CHAPITRE XX.
LES MEMBRES DE LA CITÉ DE DIEU NE SONT HEUREUX ICI-BAS QU’EN ESPÉRANCE.
Puis donc que le souverain bien de la Cité de Dieu consiste dans la paix, non cette paix que traversent les mortels entre la naissance et la mort, mais celle où ils demeurent, devenus immortels et à l’abri de tout mal, qui peut nier que cette vie future ne soit très-heureuse, et que celle que nous menons ici-bas, quelques biens temporels qui l’accompagnent, ne soit en comparaison très-misérable? Et cependant, quiconque s’y conduit de telle sorte qu’il en rapporte l’usage à celle qu’il aime avec ardeur et qu’il espère avec fermeté, on peut avec raison l’appeler heureux, même dès ce monde, plutôt, il est vrai, parce qu’iL espère l’autre vie que parce qu’il possède celle-ci. La possession de ce qu’il y a de meilleur en cette vie, sans l’espérance de l’autre, est au fond une fausse béatitude et une grande misère.
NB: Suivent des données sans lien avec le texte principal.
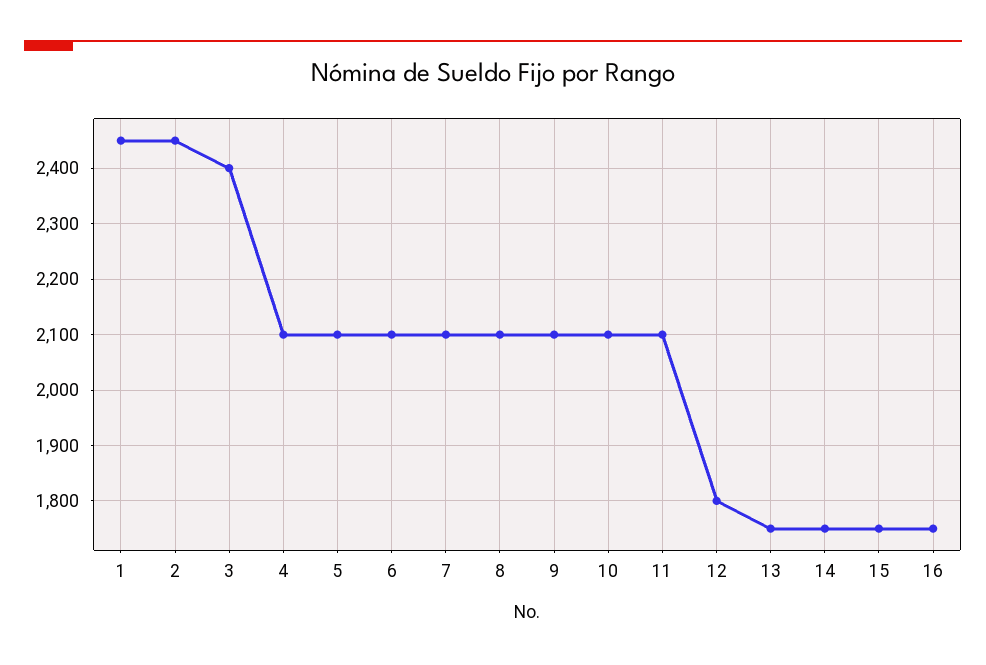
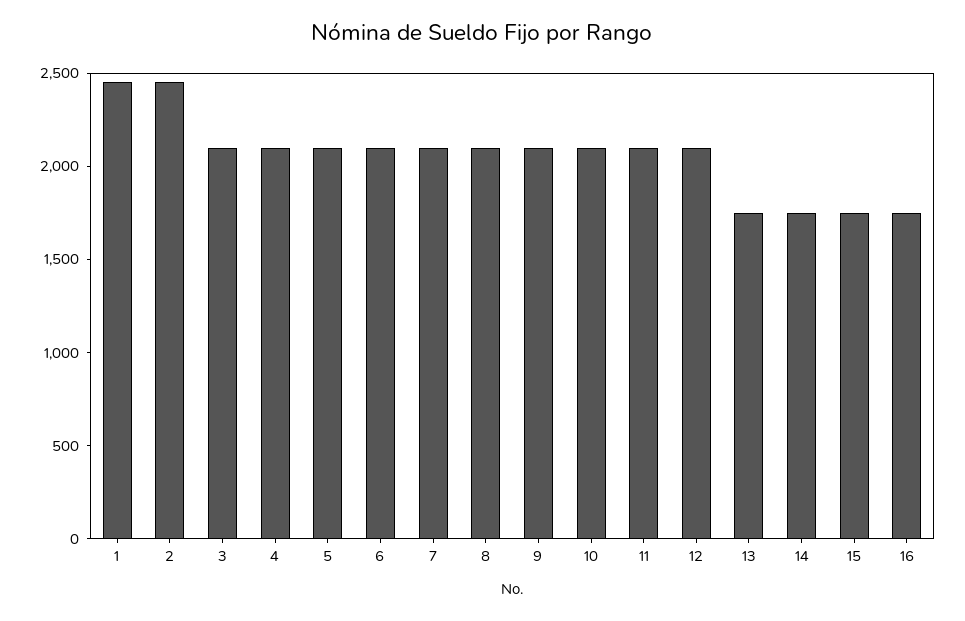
  {
    "1": 2460,
    "2": 2460,
-   "3": 2400,
+   "3": 2100,
    "4": 2100,
    "5": 2100,
    "6": 2100,
    "7": 2100,
    "8": 2100,
    "9": 2100,
    "10": 2100,
    "11": 2100,
-   "12": 1800,
+   "12": 2100,
    "13": 1760,
    "14": 1760,
    "15": 1760,
    "16": 1760
  }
En effet, on n’y jouit pas des vrais biens de l’âme, puisque cette sagesse n’est pas véritable, qui, dans les-choses mêmes qu’elle discerne avec prudence , qu’elle accomplit avec force, qu’elle réprime avec tempérance et qu’elle ordonne avec justice, ne se propose pas la fin suprême où Dieu sera tout en tous par une éternité certaine et par une parfaite paix.